32. Uluslararası İstanbul Kitap Fuarı
TÜYAP tarafından, Türkiye Yayıncılar Birliği işbirliğiyle düzenlenen 32. Uluslararası İstanbul Kitap Fuarı, ikinci gününde kitapseverlerin yoğun ilgisiyle karşılaştı Sanat tarihçisi Eyice: ...
Tüm Fuarcılık Yapım (TÜYAP) tarafından, Türkiye Yayıncılar Birliği işbirliği ile düzenlenen 32. Uluslararası İstanbul Kitap Fuarı, ikinci gününde kitapseverlerin yoğun ilgisiyle karşılaştı.
TÜYAP Fuar ve Kongre Merkezi'nde kitapseverlerin heyecanla beklediği ve ana teması "Tarih: Geçmişteki Gelecek" olarak belirlenen fuarın ikinci gününde, sanat tarihçisi Semavi Eyice tarafından kaleme alınan ve İstanbul Büyükşehir Belediyesi Kültür A.Ş. Yayınları Hatırat Serisi'nin ilk kitabı olarak yayınlanan "Semavi Eyice ile İstanbul'a Dair" kitabının imza günü gerçekleştirildi.
Kültür A.Ş. standında gerçekleştirilen programa, okuyucular yoğun ilgi gösterirken, Eyice ile yapılan röportajlar doğrultusunda hazırlanan kitapta, İstanbul'un mimarisi, göz alıcı yapıları, mesire yerleri, bayram yerleri, sinemaları, lehçesi, kentin kültür müessesleri, yangınları, depremleri, şehirde suyun temini gibi konular ele alınıyor.
--- --- ---
Yapılacak İşler.
1 > Kitap fuarı haberine göre fuarın ana teması nedir?
2 > Kitap fuarı haberinde adı geçen bütün kurum ve kuruluşları sıralayın.
3 > Kitap fuarı haberinde "TÜYAP Fuar ve" ifadesinden "imza günü gerçekleştirildi." ifadesine kadar olan kısmı aynen yazın.

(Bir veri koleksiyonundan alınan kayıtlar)
--- --- ---
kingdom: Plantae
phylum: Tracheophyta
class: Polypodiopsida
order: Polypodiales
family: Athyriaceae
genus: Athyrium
--- --- ---
Görev Çözümleri.
1 > "Tarih: Geçmişteki Gelecek"

2 >
- Tüm Fuarcılık Yapım (TÜYAP)
- Türkiye Yayıncılar Birliği
- İstanbul Büyükşehir Belediyesi
- Kültür A.Ş.

3 >
TÜYAP Fuar ve Kongre Merkezi'nde kitapseverlerin heyecanla beklediği ve ana teması "Tarih: Geçmişteki Gelecek" olarak belirlenen fuarın ikinci gününde, sanat tarihçisi Semavi Eyice tarafından kaleme alınan ve İstanbul Büyükşehir Belediyesi Kültür A.Ş. Yayınları Hatırat Serisi'nin ilk kitabı olarak yayınlanan "Semavi Eyice ile İstanbul'a Dair" kitabının imza günü gerçekleştirildi.